ASSIGNED TASK:
In the records, find every line with the word "lists" and copy it out.

Records excerpted from a collection:
- - - - -
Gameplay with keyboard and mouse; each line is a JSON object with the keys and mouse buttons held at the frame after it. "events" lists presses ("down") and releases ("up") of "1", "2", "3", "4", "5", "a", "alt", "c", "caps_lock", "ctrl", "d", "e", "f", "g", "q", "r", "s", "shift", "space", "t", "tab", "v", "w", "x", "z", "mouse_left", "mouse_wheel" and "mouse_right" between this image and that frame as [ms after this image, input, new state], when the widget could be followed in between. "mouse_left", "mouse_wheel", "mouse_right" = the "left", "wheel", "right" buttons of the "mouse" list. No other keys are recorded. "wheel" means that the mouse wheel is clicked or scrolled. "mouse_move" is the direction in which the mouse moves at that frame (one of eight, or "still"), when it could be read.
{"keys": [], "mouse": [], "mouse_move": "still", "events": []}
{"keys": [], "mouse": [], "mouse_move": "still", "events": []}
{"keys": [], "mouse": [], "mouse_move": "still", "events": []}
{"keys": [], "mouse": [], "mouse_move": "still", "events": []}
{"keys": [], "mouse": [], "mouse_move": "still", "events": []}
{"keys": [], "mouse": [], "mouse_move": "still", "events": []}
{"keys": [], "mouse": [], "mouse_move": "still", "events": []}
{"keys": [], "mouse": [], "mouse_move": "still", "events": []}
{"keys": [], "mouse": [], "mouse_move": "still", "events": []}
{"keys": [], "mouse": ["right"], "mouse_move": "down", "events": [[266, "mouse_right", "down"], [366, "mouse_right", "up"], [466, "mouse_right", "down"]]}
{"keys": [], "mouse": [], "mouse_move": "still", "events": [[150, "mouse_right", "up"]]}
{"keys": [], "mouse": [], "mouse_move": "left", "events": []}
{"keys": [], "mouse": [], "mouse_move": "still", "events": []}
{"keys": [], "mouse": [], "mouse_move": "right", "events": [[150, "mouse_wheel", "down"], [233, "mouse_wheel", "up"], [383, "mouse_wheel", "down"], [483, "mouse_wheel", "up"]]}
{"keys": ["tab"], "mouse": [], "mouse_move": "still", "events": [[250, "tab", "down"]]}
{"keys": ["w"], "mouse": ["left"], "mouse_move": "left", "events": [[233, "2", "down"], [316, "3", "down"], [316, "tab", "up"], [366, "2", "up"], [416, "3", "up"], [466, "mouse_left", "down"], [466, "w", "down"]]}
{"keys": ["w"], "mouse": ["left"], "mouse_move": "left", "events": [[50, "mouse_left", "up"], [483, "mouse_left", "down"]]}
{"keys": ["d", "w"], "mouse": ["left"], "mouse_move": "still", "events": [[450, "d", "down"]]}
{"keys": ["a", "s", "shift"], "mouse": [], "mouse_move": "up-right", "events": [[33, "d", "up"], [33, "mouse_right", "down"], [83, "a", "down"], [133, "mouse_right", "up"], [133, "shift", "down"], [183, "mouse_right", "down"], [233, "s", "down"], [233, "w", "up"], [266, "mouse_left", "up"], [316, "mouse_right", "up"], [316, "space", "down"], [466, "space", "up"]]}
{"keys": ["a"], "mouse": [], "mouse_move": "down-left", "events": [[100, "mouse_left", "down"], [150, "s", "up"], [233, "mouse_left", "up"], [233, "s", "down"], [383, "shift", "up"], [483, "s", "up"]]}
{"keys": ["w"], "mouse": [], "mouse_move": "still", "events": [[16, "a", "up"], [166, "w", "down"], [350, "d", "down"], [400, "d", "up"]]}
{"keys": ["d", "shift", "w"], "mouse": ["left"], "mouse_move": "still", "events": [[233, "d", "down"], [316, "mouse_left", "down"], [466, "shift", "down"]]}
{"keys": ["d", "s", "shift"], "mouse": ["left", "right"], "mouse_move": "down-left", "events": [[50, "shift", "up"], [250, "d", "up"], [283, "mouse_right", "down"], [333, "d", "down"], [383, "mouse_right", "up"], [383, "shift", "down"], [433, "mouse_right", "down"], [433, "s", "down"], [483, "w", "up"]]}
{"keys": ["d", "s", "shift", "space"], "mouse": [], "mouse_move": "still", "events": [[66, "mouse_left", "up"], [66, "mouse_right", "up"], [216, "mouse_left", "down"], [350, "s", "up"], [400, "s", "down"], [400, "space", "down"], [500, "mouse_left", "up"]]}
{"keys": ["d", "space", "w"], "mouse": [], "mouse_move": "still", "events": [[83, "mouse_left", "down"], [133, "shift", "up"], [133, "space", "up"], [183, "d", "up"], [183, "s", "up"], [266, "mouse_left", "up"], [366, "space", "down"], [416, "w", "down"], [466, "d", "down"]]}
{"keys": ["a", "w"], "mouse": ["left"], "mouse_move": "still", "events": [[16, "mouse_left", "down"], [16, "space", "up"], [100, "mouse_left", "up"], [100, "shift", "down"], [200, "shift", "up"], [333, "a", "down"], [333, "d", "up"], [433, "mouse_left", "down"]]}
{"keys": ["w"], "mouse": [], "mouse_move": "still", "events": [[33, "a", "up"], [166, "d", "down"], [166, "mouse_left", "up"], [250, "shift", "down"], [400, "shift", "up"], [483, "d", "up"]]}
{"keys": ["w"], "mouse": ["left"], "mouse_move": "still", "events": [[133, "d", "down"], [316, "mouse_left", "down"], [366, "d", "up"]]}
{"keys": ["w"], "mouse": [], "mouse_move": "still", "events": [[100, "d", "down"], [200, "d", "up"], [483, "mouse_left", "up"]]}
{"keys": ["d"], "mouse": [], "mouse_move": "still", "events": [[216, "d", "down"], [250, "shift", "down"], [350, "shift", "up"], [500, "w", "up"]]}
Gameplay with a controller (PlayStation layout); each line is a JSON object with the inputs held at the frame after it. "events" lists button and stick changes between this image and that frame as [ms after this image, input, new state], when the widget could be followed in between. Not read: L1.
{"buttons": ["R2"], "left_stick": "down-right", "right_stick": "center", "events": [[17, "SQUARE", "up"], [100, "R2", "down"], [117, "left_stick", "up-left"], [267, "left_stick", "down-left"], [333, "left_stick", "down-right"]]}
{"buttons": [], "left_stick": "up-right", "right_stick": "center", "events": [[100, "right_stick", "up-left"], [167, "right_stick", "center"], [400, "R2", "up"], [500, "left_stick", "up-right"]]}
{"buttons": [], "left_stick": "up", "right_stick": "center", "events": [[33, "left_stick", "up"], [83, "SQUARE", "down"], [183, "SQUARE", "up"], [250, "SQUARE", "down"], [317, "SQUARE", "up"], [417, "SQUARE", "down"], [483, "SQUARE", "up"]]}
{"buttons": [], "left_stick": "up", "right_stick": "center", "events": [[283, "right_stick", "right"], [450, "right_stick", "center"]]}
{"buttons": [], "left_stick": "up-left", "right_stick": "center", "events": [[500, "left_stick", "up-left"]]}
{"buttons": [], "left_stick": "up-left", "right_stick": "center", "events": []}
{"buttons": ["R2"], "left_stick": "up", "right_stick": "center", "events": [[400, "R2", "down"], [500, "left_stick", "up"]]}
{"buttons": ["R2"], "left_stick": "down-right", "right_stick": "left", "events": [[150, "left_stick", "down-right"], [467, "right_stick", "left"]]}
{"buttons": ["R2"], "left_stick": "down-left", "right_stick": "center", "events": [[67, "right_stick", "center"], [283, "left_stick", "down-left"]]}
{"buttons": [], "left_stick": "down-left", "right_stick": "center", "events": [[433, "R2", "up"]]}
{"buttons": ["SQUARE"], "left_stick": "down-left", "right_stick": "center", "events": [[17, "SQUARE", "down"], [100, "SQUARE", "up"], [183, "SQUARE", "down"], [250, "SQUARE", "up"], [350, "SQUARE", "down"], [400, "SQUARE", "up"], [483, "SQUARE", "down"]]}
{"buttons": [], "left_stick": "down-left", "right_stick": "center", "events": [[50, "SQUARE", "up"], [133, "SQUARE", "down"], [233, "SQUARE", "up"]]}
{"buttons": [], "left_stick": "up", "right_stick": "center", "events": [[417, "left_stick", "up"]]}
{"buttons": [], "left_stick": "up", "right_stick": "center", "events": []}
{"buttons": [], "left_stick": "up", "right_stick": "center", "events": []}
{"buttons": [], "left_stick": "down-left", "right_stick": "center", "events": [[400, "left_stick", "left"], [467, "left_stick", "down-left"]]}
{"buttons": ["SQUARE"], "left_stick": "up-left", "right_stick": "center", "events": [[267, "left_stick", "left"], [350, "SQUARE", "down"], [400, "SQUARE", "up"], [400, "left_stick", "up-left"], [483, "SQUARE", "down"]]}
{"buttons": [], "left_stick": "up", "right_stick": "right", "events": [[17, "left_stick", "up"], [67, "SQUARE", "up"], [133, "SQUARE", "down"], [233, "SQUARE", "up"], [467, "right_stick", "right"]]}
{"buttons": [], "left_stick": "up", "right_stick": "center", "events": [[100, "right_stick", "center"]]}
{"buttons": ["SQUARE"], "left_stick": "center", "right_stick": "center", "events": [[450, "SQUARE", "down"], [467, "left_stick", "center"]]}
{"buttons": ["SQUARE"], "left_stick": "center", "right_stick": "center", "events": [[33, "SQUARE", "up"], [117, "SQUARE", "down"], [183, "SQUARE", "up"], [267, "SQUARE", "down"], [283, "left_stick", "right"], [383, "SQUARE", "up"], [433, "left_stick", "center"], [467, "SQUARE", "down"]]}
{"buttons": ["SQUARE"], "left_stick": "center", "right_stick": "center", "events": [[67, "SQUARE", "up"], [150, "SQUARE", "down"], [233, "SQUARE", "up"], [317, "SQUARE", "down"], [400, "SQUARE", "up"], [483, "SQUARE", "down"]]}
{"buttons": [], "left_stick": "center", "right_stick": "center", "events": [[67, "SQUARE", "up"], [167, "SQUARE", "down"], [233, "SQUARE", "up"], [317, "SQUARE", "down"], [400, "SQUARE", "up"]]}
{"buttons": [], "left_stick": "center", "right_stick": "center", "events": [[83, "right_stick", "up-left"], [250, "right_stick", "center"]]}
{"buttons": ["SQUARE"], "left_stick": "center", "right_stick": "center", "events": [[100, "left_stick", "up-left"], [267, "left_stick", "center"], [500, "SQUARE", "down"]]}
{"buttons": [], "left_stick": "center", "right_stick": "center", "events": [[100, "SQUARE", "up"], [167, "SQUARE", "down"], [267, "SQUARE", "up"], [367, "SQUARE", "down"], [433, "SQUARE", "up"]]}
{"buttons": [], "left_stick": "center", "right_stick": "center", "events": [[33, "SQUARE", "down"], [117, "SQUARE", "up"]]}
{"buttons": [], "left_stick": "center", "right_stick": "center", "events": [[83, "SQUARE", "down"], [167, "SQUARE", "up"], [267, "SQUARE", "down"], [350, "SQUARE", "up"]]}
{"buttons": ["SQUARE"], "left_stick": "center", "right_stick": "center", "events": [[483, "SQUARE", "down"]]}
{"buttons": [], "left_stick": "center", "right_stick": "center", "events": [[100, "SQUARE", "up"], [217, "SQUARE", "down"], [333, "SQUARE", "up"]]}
- - - - -
WRITTEN SOLUTION:
Gameplay with keyboard and mouse; each line is a JSON object with the keys and mouse buttons held at the frame after it. "events" lists presses ("down") and releases ("up") of "1", "2", "3", "4", "5", "a", "alt", "c", "caps_lock", "ctrl", "d", "e", "f", "g", "q", "r", "s", "shift", "space", "t", "tab", "v", "w", "x", "z", "mouse_left", "mouse_wheel" and "mouse_right" between this image and that frame as [ms after this image, input, new state], when the widget could be followed in between. "mouse_left", "mouse_wheel", "mouse_right" = the "left", "wheel", "right" buttons of the "mouse" list. No other keys are recorded. "wheel" means that the mouse wheel is clicked or scrolled. "mouse_move" is the direction in which the mouse moves at that frame (one of eight, or "still"), when it could be read.
Gameplay with a controller (PlayStation layout); each line is a JSON object with the inputs held at the frame after it. "events" lists button and stick changes between this image and that frame as [ms after this image, input, new state], when the widget could be followed in between. Not read: L1.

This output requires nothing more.